Encryption of cookie data
Checklist before you being
- [X] I am sure that I am already using latest version of Jira Assistant
- [X] I had verified that there are no existing requests with similar suggestion in issue tracker
- [X] I had verified that, my query is not answered in FAQ section of website
How do you use Jira Assistant?
Are you using cloud version of Jira or self hosted (data center / server) of Jira.
Version of Jira Assistant
What browser are you using?
To use new applications, we need to have the application reviewed by our security team. Overall the security team was satisfied that Jira Assistant met their requirements. They did say that they would prefer that the cookies were encrypted.
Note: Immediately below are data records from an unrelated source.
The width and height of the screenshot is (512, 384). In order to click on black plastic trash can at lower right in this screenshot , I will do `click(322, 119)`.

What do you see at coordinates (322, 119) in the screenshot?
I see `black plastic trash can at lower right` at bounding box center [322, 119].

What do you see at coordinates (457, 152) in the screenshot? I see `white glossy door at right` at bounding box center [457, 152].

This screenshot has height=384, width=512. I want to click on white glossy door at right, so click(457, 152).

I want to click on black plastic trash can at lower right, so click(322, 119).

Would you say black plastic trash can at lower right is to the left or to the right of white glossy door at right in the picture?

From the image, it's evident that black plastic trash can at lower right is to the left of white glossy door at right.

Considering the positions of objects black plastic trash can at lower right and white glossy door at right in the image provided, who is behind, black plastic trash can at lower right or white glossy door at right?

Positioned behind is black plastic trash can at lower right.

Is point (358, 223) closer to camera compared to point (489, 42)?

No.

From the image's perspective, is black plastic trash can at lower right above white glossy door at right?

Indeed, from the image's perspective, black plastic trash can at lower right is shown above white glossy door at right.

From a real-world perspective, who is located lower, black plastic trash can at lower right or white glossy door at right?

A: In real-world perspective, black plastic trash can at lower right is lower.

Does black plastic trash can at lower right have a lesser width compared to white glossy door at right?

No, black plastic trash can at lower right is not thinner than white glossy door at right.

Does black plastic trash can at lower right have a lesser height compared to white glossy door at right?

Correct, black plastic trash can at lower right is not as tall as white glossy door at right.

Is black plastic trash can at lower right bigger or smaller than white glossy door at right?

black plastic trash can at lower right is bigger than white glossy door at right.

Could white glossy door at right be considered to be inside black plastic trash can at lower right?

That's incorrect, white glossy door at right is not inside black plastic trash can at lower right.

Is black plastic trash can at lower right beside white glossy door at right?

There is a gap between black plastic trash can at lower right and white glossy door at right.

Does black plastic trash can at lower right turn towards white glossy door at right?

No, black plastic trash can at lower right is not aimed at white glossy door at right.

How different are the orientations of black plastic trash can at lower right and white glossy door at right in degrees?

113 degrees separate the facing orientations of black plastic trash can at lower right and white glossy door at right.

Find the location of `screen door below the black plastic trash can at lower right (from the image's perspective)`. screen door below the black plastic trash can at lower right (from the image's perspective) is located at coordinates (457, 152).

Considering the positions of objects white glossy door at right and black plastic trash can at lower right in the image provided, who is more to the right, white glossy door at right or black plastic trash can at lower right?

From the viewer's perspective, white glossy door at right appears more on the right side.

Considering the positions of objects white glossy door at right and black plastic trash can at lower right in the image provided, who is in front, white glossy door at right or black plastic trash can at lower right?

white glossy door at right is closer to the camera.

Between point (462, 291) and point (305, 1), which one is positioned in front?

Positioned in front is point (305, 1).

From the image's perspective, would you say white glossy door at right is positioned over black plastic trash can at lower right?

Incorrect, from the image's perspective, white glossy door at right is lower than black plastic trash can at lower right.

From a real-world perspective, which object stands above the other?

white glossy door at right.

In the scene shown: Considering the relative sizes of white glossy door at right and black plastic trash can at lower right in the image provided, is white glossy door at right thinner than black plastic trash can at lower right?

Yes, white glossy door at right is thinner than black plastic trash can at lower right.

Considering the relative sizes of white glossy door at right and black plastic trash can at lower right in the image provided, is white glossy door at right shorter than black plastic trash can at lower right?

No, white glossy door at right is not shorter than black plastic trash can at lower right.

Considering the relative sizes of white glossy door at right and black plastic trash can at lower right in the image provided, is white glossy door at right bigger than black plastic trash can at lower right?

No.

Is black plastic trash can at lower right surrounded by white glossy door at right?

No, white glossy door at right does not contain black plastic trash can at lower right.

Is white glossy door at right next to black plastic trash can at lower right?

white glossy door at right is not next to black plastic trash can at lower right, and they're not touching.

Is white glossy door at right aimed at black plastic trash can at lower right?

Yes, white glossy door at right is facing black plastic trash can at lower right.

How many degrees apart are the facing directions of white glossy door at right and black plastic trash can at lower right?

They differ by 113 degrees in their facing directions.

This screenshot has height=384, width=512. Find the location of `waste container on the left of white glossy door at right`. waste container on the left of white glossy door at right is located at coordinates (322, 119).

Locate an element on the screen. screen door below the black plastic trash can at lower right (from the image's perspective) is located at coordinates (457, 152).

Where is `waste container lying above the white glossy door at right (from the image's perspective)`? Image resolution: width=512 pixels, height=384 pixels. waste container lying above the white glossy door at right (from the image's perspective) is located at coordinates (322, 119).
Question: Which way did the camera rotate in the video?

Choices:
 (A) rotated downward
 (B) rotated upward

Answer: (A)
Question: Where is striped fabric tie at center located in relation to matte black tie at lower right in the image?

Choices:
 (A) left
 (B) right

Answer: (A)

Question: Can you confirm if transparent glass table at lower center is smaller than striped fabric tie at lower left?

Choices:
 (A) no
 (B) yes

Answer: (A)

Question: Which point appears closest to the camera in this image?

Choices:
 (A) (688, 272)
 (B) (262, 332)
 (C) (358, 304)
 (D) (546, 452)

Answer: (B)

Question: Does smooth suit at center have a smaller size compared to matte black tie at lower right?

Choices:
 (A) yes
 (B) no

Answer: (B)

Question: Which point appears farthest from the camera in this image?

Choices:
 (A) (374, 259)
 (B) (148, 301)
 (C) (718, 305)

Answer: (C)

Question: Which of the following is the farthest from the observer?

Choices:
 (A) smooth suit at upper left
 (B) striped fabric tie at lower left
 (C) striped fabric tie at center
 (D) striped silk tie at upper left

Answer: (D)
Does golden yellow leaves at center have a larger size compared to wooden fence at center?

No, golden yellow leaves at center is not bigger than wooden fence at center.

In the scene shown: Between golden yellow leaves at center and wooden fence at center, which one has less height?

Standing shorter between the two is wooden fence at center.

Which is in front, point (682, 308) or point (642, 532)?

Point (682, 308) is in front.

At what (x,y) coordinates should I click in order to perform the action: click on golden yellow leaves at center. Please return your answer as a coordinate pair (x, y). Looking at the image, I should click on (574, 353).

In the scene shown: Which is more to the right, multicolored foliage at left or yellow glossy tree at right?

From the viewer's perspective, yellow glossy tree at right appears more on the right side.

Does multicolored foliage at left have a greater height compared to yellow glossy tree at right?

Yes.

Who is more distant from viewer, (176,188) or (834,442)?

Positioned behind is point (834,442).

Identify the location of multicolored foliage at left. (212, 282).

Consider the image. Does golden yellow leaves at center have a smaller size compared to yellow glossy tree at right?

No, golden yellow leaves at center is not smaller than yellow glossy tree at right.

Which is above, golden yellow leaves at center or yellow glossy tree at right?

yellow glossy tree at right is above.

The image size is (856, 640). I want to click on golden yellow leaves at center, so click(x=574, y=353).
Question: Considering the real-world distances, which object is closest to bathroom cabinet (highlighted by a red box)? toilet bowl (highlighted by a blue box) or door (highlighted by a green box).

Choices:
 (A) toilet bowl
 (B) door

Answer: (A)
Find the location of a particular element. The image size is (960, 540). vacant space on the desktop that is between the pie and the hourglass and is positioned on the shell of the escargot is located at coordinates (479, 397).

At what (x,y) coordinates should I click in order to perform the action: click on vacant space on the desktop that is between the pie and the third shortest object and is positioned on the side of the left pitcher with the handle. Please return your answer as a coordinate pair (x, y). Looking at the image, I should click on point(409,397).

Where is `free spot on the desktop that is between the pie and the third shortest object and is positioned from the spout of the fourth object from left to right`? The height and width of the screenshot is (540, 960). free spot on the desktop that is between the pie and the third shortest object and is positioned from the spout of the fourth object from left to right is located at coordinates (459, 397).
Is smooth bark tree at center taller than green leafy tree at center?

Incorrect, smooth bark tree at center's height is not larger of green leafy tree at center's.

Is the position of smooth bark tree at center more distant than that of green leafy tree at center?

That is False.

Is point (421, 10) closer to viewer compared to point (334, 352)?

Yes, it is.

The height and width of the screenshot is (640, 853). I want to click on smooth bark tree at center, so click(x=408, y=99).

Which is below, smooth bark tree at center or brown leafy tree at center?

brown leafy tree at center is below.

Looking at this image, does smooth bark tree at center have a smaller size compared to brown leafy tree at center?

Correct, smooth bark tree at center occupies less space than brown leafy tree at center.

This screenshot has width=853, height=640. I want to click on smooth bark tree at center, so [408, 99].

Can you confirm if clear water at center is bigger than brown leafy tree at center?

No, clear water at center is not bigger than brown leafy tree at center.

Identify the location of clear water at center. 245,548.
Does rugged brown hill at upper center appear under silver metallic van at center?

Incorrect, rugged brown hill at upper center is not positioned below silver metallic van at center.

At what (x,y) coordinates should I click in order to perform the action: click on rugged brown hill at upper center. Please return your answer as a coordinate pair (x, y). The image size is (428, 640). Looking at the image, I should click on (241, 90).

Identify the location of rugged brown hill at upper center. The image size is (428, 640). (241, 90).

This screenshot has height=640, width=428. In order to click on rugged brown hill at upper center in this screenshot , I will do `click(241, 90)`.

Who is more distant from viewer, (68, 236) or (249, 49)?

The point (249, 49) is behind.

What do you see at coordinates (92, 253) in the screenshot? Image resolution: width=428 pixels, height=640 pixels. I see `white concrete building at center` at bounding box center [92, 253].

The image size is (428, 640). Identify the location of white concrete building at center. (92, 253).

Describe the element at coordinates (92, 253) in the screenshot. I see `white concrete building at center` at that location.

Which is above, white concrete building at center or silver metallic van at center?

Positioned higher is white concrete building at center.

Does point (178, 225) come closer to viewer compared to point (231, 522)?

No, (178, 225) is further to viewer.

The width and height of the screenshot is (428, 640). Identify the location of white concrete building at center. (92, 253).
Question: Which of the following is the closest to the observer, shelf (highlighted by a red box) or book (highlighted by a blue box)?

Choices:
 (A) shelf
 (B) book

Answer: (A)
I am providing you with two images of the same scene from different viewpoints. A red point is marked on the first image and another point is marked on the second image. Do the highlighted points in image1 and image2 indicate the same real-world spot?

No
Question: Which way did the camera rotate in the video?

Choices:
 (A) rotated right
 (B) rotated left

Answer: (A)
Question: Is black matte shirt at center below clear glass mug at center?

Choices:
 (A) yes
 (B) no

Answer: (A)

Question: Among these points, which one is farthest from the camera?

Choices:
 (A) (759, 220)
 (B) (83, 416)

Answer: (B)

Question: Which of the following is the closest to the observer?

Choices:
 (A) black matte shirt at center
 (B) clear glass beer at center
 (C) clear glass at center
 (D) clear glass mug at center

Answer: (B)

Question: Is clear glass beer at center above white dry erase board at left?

Would it be possible to encrypt the cookie data in future or at least the Jira related content ?
Thank you Greg
Checklist before you submit
- [X] I have ensured not to paste any confidential information like Jira url, Mail id, etc.
- [X] I have added required screenshots (as necessary)
Hi @GregoryMachin - Jira Assistant does not create or store or directly use any cookie data. So I am not sure what cookie data are you talking about. JA just do a COR request to Jira where browser automatically send the cookies stored by Jira as part of the request. Jira Assistant do not have any control over any cookie stored by Jira and is sent as part of request.
Kindly send a snapshot of what data are you talking about encrypting and if JA has control over it, I would be happy to have it encrypted as rest. But once again I would like to highlight that JA or any library used by JA does not create or store any cookies.
Hi @GregoryMachin - Any updates on this?